= Aim of the exercise =
With the line containing "Opiniões diferentes são" as the start and the line containing "Imponha limites! Mostre que você" as the end, transcribe that span of the entries below exactly, including both.

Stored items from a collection

════════════════════

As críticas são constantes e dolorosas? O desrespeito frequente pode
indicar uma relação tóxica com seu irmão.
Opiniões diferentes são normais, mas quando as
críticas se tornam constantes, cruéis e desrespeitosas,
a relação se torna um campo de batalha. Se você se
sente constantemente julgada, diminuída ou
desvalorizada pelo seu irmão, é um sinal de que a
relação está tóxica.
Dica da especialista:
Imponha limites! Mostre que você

════════════════════

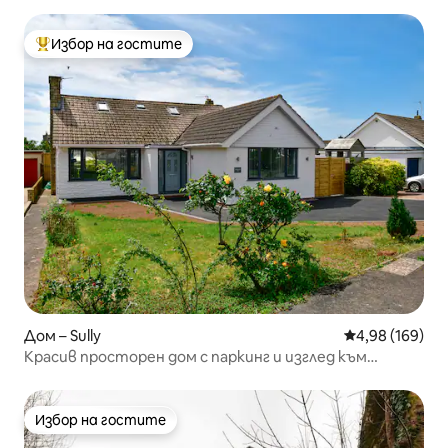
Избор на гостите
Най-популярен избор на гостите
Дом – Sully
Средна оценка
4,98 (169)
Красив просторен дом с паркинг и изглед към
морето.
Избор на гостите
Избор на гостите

════════════════════

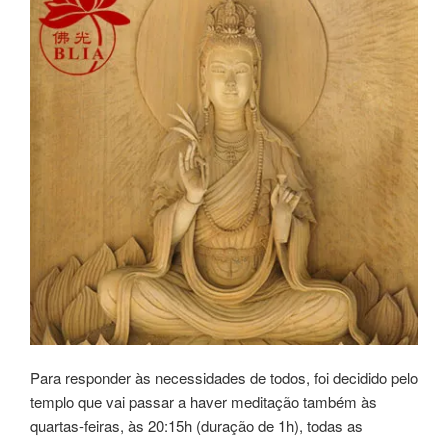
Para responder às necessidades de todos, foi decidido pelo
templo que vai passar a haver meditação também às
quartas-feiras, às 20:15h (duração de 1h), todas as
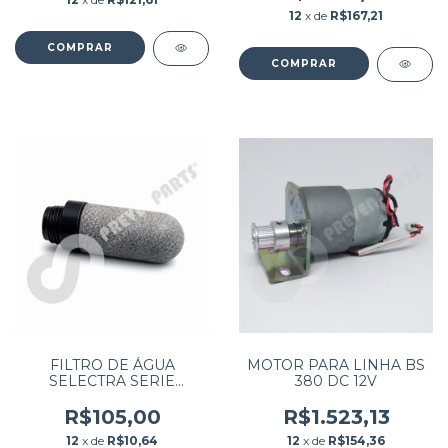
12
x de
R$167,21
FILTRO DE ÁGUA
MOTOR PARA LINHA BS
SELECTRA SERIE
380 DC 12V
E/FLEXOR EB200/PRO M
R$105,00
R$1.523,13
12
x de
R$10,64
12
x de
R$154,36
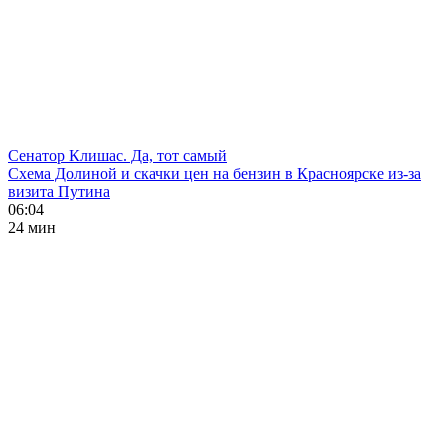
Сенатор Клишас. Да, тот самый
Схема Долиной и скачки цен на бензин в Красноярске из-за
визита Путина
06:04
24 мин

════════════════════

= Output of the exercise =
Opiniões diferentes são normais, mas quando as
críticas se tornam constantes, cruéis e desrespeitosas,
a relação se torna um campo de batalha. Se você se
sente constantemente julgada, diminuída ou
desvalorizada pelo seu irmão, é um sinal de que a
relação está tóxica.
Dica da especialista:
Imponha limites! Mostre que você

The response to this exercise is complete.